# Guess the Momma



## Emeralde (Sep 13, 2020)

Hey everyone! I started off this mothers day with an egg hatching!  
One of my Barred Rocks went broody on me, so I let her lay on 2 eggs. Sadly, one didn't make it but this little guy did! 💚

Now, I have a pretty diverse flock. 
I have: 
2 Barred Rocks
2 Sapphire Gems
1 Buff Orpington
1 Autsralorp
1 Black Copper Marran Cross

My Rooster is an Australorp.

The babeh: 









The flock:









I'm pretty sure I have an idea who the egg could of belonged too, but I wanna see your thoughts.


----------



## robin416 (Sep 8, 2013)

I'm going to vote for the black copper marans being Momma. 

You might be able to tell as peep gets older.


----------



## Emeralde (Sep 13, 2020)

robin416 said:


> I'm going to vote for the black copper marans being Momma.
> 
> You might be able to tell as peep gets older.


I'm curious to know what it looks like as it gets older


----------



## Overmountain1 (Jun 5, 2020)

That was my guess too Robin! 
Or just a dark chick expression from the Australorp roo, and the buff.  I haven’t raised enough chicks to know their looks. I’m crap shooting here....


----------



## robin416 (Sep 8, 2013)

You know me, OM, chances are it's one totally removed from that breed. I looked at the dark feet and thought maybe I could get this one right.


----------



## Emeralde (Sep 13, 2020)

Better images for y'all


----------



## robin416 (Sep 8, 2013)

I'm sticking with the Marans.


----------



## Poultry Judge (Jul 15, 2020)

robin416 said:


> I'm sticking with the Marans.


Yup!


----------



## Vchickenwhisperer (May 13, 2021)

Emeralde said:


> Hey everyone! I started off this mothers day with an egg hatching!
> One of my Barred Rocks went broody on me, so I let her lay on 2 eggs. Sadly, one didn't make it but this little guy did! 💚
> 
> Now, I have a pretty diverse flock.
> ...



View attachment 40631


can you tell me what type of chicken the black and white one is? we have an olive egger that looks like a male and im wondering if the one in the photo is a male or female.


----------



## Emeralde (Sep 13, 2020)

* **Set task 1**
List the usernames of everyone who posted in the thread about guessing the chick's mother, naming each person once.
The thread and the entries that follow it were taken from unrelated sources.

* **Records for processing**
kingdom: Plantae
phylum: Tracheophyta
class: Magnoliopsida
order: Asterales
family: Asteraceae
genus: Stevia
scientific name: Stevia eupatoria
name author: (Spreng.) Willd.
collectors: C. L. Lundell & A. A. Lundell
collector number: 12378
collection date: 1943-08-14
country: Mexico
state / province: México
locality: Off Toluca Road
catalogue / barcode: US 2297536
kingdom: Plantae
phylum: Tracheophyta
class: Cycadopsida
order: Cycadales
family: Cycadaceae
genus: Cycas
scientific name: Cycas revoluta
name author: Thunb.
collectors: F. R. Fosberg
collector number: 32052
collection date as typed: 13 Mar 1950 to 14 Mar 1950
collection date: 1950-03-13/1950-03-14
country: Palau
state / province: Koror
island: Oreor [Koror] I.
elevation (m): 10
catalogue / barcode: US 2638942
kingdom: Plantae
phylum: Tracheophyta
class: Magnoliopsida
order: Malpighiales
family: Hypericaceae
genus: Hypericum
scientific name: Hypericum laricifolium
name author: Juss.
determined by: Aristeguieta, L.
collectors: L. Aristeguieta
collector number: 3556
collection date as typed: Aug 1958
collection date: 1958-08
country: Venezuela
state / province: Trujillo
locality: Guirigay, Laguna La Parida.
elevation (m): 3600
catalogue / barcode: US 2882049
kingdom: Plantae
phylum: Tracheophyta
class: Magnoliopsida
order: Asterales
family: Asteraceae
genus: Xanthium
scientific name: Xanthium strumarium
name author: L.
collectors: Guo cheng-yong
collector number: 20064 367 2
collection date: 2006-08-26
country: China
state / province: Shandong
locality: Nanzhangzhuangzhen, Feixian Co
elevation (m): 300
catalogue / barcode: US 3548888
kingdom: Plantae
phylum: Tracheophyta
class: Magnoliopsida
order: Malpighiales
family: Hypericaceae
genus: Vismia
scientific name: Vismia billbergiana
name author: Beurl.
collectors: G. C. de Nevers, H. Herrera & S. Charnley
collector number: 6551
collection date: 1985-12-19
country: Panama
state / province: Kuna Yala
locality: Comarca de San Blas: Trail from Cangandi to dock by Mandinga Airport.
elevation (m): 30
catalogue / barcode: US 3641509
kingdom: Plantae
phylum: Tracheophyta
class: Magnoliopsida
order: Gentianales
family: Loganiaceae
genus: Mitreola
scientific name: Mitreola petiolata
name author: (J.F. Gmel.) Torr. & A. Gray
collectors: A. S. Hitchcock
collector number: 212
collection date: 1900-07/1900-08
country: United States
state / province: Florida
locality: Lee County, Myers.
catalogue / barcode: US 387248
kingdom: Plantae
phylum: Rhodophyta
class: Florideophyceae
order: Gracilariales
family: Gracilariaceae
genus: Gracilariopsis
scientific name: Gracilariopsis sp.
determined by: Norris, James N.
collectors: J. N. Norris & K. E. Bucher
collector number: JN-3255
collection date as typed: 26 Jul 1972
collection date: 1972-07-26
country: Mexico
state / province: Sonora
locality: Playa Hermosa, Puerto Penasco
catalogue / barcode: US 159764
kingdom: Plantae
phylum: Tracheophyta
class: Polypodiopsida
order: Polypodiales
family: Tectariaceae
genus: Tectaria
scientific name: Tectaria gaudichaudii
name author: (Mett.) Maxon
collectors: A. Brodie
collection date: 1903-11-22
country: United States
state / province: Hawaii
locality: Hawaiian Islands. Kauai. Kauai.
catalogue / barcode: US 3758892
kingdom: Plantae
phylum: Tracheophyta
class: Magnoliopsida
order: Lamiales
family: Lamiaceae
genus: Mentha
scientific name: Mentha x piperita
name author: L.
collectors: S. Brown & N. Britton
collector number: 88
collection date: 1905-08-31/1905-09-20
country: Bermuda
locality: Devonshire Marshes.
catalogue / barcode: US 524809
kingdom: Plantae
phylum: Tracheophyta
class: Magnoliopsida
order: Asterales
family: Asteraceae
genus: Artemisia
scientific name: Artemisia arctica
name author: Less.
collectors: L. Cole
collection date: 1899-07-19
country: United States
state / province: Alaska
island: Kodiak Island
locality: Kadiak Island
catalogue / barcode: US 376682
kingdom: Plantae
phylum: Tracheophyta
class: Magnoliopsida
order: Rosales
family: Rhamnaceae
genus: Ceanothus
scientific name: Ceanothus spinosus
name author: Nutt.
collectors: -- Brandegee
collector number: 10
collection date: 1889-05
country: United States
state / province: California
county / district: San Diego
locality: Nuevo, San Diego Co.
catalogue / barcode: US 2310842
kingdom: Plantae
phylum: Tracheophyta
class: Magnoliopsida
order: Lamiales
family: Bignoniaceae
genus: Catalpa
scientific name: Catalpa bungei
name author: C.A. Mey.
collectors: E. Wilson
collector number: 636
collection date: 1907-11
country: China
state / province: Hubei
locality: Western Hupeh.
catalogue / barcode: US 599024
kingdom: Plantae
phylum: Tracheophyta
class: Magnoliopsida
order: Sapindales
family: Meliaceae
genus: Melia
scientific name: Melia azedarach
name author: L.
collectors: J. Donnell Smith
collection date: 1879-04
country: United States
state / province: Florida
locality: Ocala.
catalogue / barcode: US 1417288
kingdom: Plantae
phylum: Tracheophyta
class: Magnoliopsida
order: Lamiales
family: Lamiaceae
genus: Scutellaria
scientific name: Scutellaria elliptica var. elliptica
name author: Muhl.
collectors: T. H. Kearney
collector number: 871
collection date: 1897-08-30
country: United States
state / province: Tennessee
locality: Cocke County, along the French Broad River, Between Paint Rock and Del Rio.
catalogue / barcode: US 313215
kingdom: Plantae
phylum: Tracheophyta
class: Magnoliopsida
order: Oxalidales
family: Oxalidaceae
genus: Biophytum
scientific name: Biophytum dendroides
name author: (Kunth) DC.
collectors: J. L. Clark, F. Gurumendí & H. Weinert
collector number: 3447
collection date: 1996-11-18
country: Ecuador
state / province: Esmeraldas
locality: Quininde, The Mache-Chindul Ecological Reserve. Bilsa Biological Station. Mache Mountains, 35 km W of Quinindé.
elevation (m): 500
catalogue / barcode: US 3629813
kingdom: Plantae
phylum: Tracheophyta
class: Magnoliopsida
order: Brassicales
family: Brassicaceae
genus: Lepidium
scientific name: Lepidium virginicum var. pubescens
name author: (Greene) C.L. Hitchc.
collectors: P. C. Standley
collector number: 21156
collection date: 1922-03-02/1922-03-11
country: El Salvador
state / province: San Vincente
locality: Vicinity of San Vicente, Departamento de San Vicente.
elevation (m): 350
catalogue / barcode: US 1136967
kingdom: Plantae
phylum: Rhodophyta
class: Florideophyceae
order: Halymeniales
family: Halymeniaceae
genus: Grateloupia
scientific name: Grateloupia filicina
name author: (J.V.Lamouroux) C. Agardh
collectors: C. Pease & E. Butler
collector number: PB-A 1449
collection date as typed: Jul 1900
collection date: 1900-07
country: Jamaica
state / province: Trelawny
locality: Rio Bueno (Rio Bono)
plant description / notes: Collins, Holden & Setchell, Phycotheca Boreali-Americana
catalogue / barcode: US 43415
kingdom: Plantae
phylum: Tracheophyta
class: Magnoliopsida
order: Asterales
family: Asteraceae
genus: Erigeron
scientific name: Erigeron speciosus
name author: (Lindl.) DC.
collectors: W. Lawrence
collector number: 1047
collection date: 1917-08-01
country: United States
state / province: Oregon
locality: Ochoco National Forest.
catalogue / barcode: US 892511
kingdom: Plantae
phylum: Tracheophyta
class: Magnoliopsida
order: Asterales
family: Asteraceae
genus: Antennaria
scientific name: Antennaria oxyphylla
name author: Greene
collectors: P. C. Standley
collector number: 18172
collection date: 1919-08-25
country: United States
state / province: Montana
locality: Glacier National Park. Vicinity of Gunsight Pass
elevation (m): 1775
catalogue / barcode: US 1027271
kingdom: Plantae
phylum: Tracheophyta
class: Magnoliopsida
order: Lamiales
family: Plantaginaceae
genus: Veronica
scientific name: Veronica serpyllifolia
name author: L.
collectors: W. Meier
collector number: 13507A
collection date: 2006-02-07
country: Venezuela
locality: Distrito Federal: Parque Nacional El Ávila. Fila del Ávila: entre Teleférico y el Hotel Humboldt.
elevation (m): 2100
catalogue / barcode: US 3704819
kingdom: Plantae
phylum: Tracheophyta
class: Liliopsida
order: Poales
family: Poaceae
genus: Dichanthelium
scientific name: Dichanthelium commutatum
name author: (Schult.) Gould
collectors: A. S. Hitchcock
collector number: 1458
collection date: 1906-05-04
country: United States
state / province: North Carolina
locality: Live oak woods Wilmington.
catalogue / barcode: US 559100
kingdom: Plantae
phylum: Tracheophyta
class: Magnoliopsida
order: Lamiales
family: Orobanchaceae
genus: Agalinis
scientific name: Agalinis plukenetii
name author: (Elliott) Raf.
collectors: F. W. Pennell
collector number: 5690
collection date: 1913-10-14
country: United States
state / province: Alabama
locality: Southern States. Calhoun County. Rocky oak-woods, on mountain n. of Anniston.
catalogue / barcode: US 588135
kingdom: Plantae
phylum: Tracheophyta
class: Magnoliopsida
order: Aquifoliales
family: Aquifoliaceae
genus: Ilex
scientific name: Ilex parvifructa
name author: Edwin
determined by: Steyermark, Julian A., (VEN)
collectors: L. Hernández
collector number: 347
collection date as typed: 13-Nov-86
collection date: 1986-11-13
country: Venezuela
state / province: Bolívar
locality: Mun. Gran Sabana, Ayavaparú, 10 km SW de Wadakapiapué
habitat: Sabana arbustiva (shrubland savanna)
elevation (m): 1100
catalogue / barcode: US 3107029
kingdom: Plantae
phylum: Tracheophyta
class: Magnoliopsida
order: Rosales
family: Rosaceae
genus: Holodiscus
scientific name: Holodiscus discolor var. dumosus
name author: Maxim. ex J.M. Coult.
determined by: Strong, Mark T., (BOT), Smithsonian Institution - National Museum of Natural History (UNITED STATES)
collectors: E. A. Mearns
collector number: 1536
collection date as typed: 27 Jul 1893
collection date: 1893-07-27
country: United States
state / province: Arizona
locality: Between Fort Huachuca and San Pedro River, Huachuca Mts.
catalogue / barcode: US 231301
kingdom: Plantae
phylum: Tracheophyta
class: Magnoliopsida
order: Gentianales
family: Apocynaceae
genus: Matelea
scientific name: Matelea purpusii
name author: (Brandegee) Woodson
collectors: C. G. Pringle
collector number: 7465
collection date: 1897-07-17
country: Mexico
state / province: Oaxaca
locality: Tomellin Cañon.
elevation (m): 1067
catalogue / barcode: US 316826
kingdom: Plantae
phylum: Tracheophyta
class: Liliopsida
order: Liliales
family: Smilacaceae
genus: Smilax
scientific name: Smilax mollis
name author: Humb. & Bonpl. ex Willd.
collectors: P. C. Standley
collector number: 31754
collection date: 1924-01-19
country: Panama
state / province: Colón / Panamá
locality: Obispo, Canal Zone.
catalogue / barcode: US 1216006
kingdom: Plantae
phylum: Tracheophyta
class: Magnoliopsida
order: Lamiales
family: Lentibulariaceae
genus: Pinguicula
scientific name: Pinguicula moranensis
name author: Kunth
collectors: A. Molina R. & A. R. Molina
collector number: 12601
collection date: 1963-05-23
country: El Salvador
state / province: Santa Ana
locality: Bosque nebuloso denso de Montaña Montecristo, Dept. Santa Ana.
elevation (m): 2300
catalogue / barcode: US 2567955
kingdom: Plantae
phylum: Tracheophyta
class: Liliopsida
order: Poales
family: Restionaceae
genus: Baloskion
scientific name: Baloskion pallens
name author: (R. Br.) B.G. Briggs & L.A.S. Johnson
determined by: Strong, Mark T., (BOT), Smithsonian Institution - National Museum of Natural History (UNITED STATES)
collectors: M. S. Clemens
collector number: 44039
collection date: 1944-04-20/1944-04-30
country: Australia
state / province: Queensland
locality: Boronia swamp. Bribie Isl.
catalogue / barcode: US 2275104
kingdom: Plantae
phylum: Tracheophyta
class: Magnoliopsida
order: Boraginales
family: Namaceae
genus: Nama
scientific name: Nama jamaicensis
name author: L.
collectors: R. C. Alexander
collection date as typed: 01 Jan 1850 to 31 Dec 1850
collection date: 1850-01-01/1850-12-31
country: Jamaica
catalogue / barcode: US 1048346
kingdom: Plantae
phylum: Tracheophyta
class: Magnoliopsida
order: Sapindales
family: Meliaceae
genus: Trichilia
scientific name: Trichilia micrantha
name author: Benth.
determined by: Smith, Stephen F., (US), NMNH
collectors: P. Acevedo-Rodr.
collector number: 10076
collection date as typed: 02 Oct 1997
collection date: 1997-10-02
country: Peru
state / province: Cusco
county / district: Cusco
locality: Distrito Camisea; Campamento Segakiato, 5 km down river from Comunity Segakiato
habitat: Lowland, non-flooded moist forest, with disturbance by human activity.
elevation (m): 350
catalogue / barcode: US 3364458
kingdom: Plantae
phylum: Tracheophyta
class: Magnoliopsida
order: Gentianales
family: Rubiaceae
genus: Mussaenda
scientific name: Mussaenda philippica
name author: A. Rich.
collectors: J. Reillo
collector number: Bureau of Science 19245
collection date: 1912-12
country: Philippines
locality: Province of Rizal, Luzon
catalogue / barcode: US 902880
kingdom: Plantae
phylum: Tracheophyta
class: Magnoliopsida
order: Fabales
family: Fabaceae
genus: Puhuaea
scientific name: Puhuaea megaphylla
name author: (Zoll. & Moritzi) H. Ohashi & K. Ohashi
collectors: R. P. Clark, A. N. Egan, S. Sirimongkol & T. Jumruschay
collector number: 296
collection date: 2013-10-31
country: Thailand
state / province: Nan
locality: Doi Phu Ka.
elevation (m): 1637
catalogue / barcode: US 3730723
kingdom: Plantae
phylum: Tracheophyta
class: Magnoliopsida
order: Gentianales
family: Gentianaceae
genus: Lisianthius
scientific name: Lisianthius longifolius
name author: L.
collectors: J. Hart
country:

* **Set task 2**
Write out the entries from the line containing "state / province: Nan" down to the last line of the entries, including both of those lines.

* **Reply 1**
Emeralde
robin416
Overmountain1
Poultry Judge
Vchickenwhisperer

* **Reply 2**
state / province: Nan
locality: Doi Phu Ka.
elevation (m): 1637
catalogue / barcode: US 3730723
kingdom: Plantae
phylum: Tracheophyta
class: Magnoliopsida
order: Gentianales
family: Gentianaceae
genus: Lisianthius
scientific name: Lisianthius longifolius
name author: L.
collectors: J. Hart
country:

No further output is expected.